Reasoning and Decision-Making
The reasoning mechanisms differ significantly across architectures:
| Architecture Type | Reasoning Mechanism | Decision Speed | Reasoning Quality |
|---|---|---|---|
| Rule matching | Condition-action rules | Fast | Limited by rule quality |
| Search | State-space search | Slow | Optimal but computationally intensive |
| Probabilistic reasoning | Bayesian networks | Medium | Handles uncertainty |
| Neural reasoning | Feedforward/Autoregressive | Fast | Pattern matching, not logical |
| LLM reasoning | CoT/ReAct | Medium | Flexible but unreliable |
Learning Mechanisms
| Architecture | Learning Method | Description |
|---|---|---|
| SOAR | Chunking | Compiles successful search paths into direct rules |
| ACT-R | Activation adjustment | Adjusts memory activation values based on usage frequency and recency |
| Neural Networks | Gradient descent | Optimizes connection weights through loss functions |
| LLM Agent | In-context Learning | Learns within the context window without weight updates |
| LLM Agent | Experience accumulation | Stores reflections in external memory for future retrieval |
Evolution from Classic to Modern
graph LR
A[Classic Symbolic<br/>1960-1990] -->|Knowledge acquisition bottleneck| B[Statistical Learning<br/>1990-2010]
B -->|Deep learning revolution| C[Neural Architecture<br/>2010-2020]
C -->|Scaling + Pre-training| D[LLM Agent Architecture<br/>2020-]

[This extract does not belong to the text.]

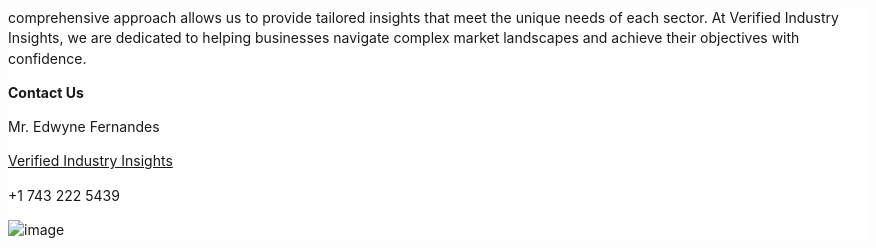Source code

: comprehensive approach allows us to provide tailored insights that meet the unique needs of each sector. At Verified Industry Insights, we are dedicated to helping businesses navigate complex market landscapes and achieve their objectives with confidence.</p><p><strong>Contact Us</strong></p><p>Mr. Edwyne Fernandes</p><p><a href="https://www.verifiedindustryinsights.com/">Verified Industry Insights</a></p><p>+1 743 222 5439</p>
![image](https://github.com/user-attachments/assets/94e6c857-91fa-441e-9e8d-602618f65b2d)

D -->|Structured + Controllable| E[Hybrid Architecture<br/>CoALA/RAISE]
Key Turning Points:
- 1990s: The knowledge acquisition bottleneck in symbolic systems spurred the rise of statistical methods
- 2012: AlexNet demonstrated the power of deep learning, fully reviving connectionism
- 2017: Transformer unified NLP architectures
- 2022: ChatGPT showcased the potential of LLMs as general cognitive engines
- 2024: Frameworks like CoALA attempted to understand and improve LLM agents using cognitive architecture theory
Chapter Contents Guide
| File | Topic | Core Question |
|---|---|---|
| BDI Model | Belief-Desire-Intention | How to formalize rational agent behavior? |
| ACT-R and SOAR | Classic cognitive architectures | How to unify memory, learning, and reasoning? |
| LLM Cognitive Architecture | Modern architectures | How do LLMs map to cognitive functions? |
| World Models and Internal Representations | Internal representations | How do agents simulate and predict the world? |
| Architecture Design Patterns | Engineering patterns | How to organize the computational components of an agent? |
References
- Newell, A. (1990). Unified Theories of Cognition. Harvard University Press.
- Anderson, J.R. (2007). How Can the Human Mind Occur in the Physical Universe? Oxford University Press.
- Laird, J.E. (2012). The Soar Cognitive Architecture. MIT Press.
- Sumers, T. et al. (2024). Cognitive Architectures for Language Agents. arXiv:2309.02427.
- Kotseruba, I. & Tsotsos, J.K. (2020). 40 Years of Cognitive Architectures: Core Cognitive Abilities and Practical Applications. AI Review, 53, 17-94.